Question

The radius of hydrogen atom in ground state is 0.53 angstrom. What will be the radius of $$L{i}^{2+}$$ in the ground state?
a.) 1.06 angstrom
b.) 0.265 angstrom
c.) 0.17 angstrom
d.) 0.53 angstrom

Answer 1

Hint: This question can be solved by considering the Bohr’s atomic model. We can solve the given question by keeping the following formula in mind:
$$r={\displaystyle \frac{n^2}{z}}{r}_H$$
Where r is the radius of the atom in consideration, n is the principal quantum number of the element, z is the atomic number of the element and $$r_H$$ is the radius of hydrogen atom.

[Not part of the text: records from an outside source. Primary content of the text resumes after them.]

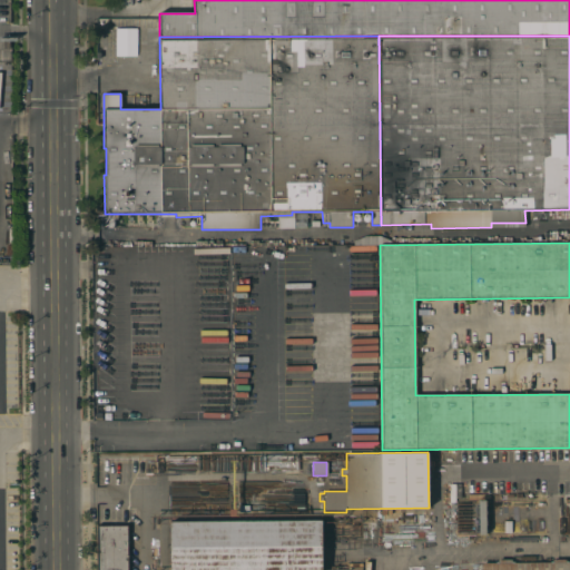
[(462,502),(462,533),(487,532),(485,501),(462,502)]
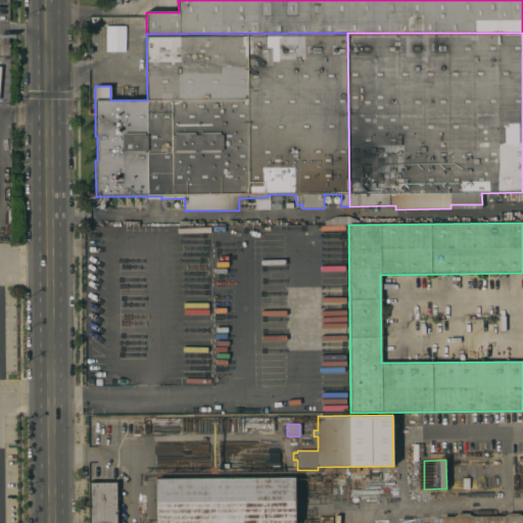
[(115,464),(115,479),(90,479),(90,469),(89,469),(89,467),(90,467),(90,465),(115,464)]
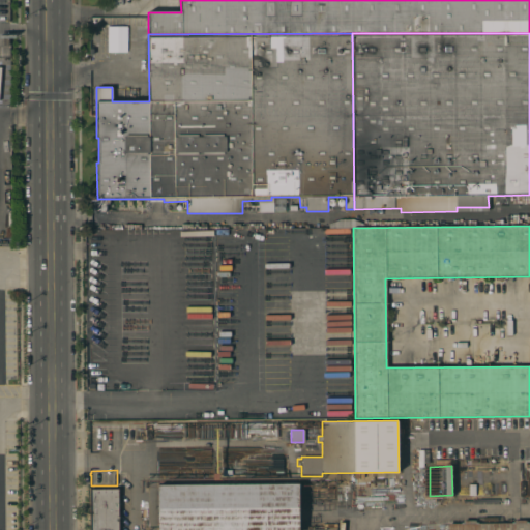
[(127,479),(130,479),(130,483),(127,483),(127,501),(130,501),(130,504),(127,504),(127,511),(120,511),(120,473),(127,473),(127,479)]
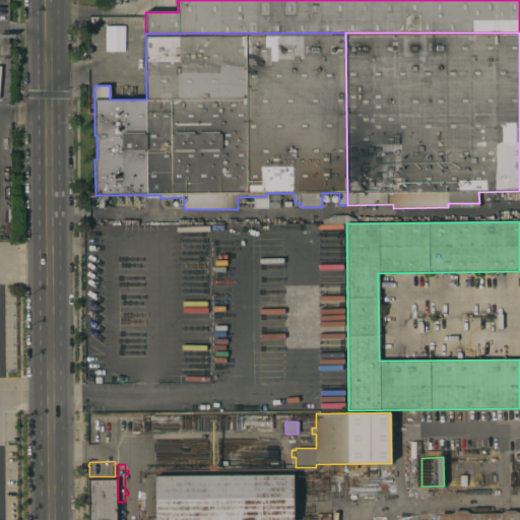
[(155,519),(155,475),(294,474),(294,519),(155,519)]
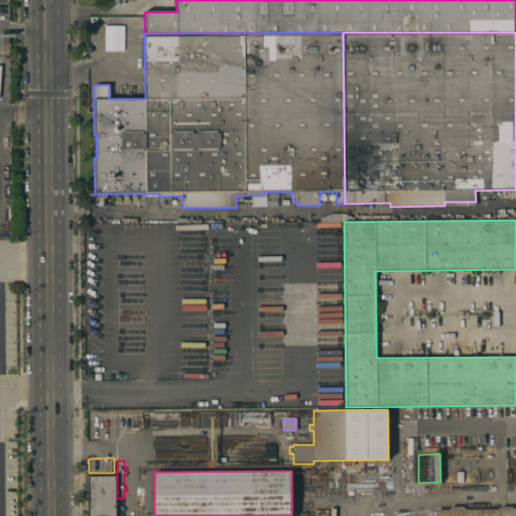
[(116,515),(87,515),(87,476),(116,476),(116,515)]
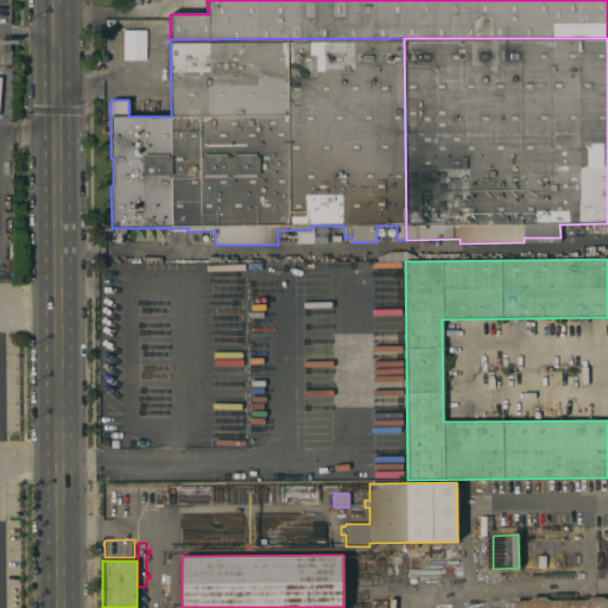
[(607,607),(513,607),(513,601),(531,601),(531,597),(545,597),(545,601),(589,600),(589,597),(603,596),(603,600),(607,600),(607,607)]
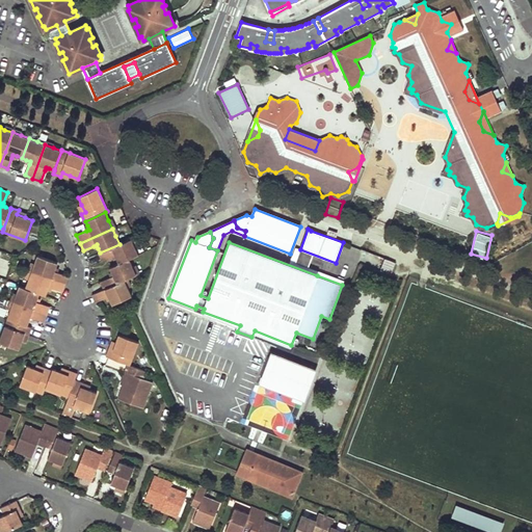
[(131,239),(120,244),(100,253),(99,254),(102,261),(112,257),(115,255),(117,259),(120,263),(129,259),(138,255),(134,246),(131,239)]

Complete step by step answer:
The Bohr atomic model is only valid for hydrogen or hydrogen like single electronic species. As we can see that $$L{i}^{2+}$$is also a single electronic species we can apply the mentioned model to this ion.
$$r\propto {\displaystyle \frac{n^2}{z}}$$
$$r={\displaystyle \frac{n^2}{z}}{r}_H$$

As given in the question the $$L{i}^{2+}$$ is in ground state so n=1 , for $$L{i}^{2+}$$ atomic number= z= 3 and $$r_H$$ is 0.53, substituting the given values in the above equation we get,
$$r_{Li}={\displaystyle \frac{r_H}{3}}=0.17$$ angstrom
So, the correct answer is “Option C”.

Note: Niels Bohr first introduced the atomic Hydrogen model in 1913. He described the hydrogen atom as a positively charged nucleus, consisting of protons and neutrons and surrounded by a negatively charged electron cloud. The atom is held together by the strong electrostatic forces of attraction between the positive nucleus and negative surroundings. The model is only valid for hydrogen or hydrogen like single electronic species. A hydrogen-like species is any atomic nucleus bound to one electron and thus is isoelectronic with hydrogen. These atoms or ions can carry a positive charge.